Bitter experience has taught me to not have high hopes of teachers who turn their marking hands to writing. For every Philip Pullman, there are 100 teacher-writers who would be best advised not to rip up the lesson plans just yet.

But Annabel Pitcher is not one of them. The former English teacher’s second novel for teenagers, Ketchup Clouds, tells the story of 15-year-old Zoe who, in a succession of letters to a murderer on death row, gradually confesses a dark secret.

From the start, Zoe (this is a pseudonym: she is worried the murderer might escape and hunt her down) is eminently likeable. She says things such as: “Everyone’s got good and bad inside them. Everyone. Even people you don’t expect to have a dark side, eg, Barack Obama and Blue Peter presenters.”

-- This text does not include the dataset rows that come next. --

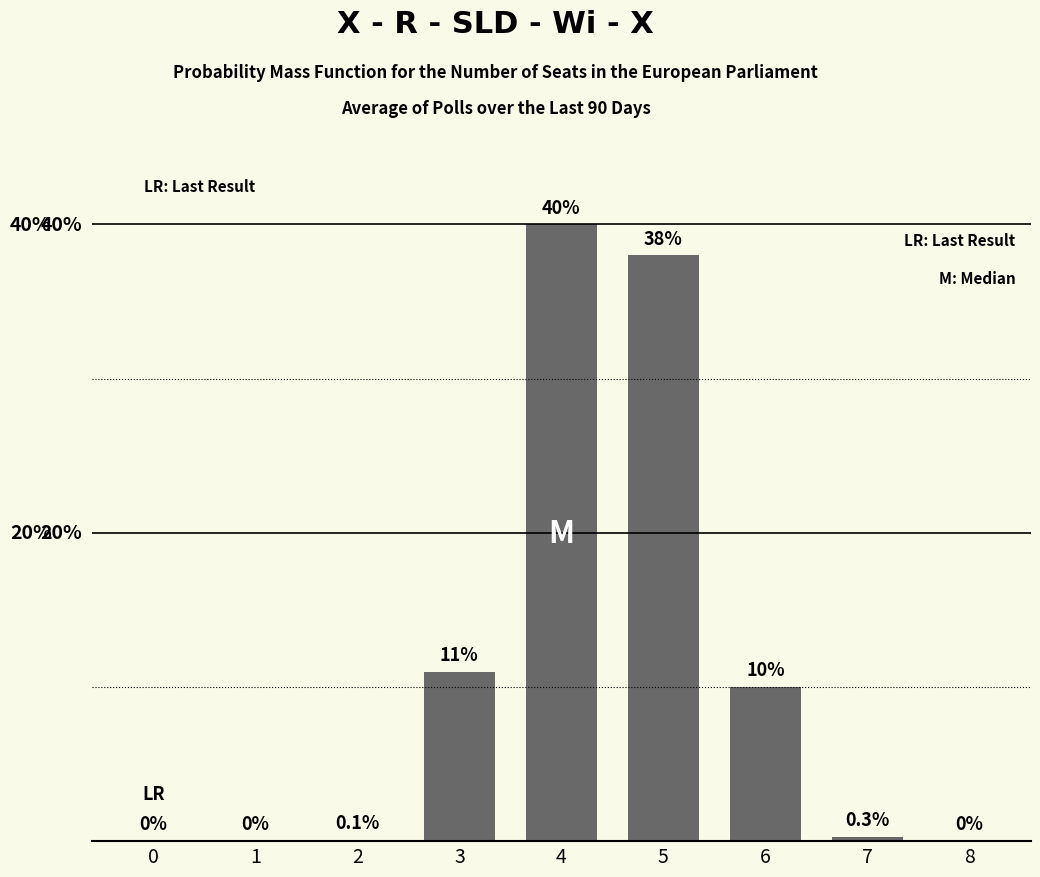

Reading left to right, what are all the values shown in this chart?

0.0	0.0	0.1	11.0	40.0	38.0	10.0	0.3	0.0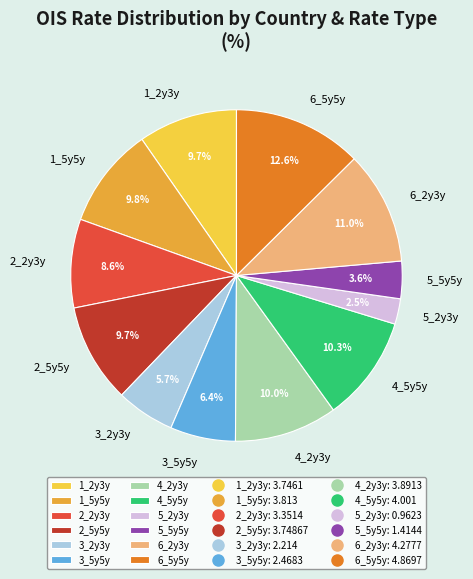

Is there any slice that represents more than half of the pie?

No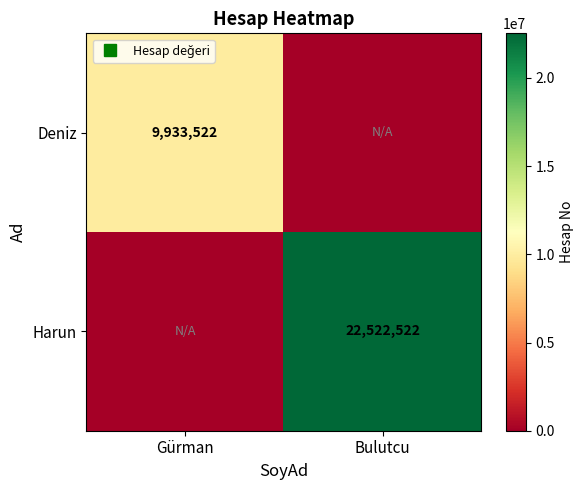

At which category is the sum across all series the highest?

Bulutcu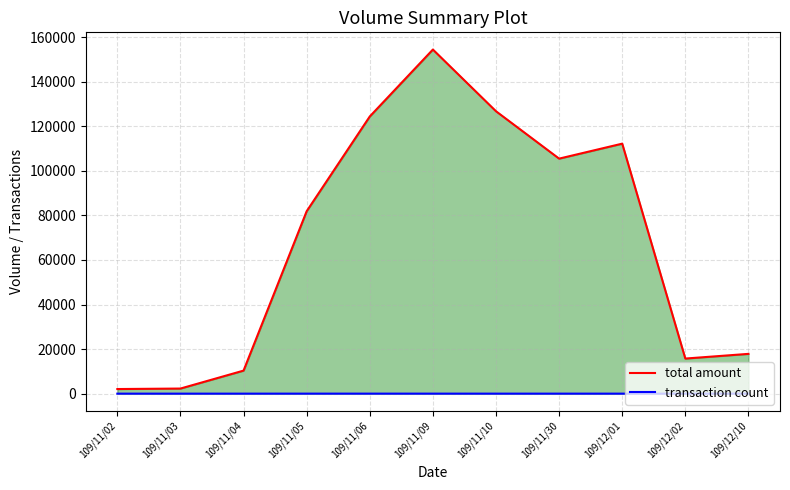

True or false: total amount and transaction count intersect in this chart.

False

And, poignantly, her one-way relationship with the convict progresses from “Dear Mr Harris” to “Dear Stuart”, through to “My dearest Stu”.

The plot unfolds at a delectable pace. Zoe confesses to Mr Harris (as he is at this stage) that she has killed a boy. She then tells him how, at a house party the previous year, she fumbled drunkenly with cool-boy Max, and then bonded more cerebrally with a mysterious boy with brown eyes.

Gradually, her relationships progress with both Max and brown-eyed Aaron. The sexual tension crackles with the turn of the page: we are left in no doubt as to which boy she really likes. But, with masterful control, Pitcher conceals as much as she reveals and we remain no closer to knowing which of the boys has died.

Meanwhile, Zoe’s home life is portrayed in vivid detail. While certain elements are clearly plot drivers - the dying grandfather, the deaf sister, the arguments between her parents - they also create a complex and realistic portrait of family life.

Admittedly, the narrative tone is not always consistent. There are laugh-out-loud moments, such as when Zoe refers to A Christmas Carol and says: “If you’ve never read Dickens or seen The Muppets, then let me explain.” There are moments of lyricism: “Our stories, our secrets - all of it would disappear, hovering in the darkness like smoke, before fading to nothing.”

There is a lot of Dawson’s Creek-style wordy precociousness. There is also unequivocal teenageriness: “No offence or anything, but I can’t imagine you have many friends on death row.”

And, sometimes, there are all four styles, within the space of a few paragraphs.

Still, as quibbles go, this is a minor one. Overall, Ketchup Clouds is smart, funny, moving, suspenseful and psychologically astute. Any would-be teacher-writers could do far worse than use this as their model.

Ketchup Clouds by Annabel Pitcher is published by Orion, #163;9.99.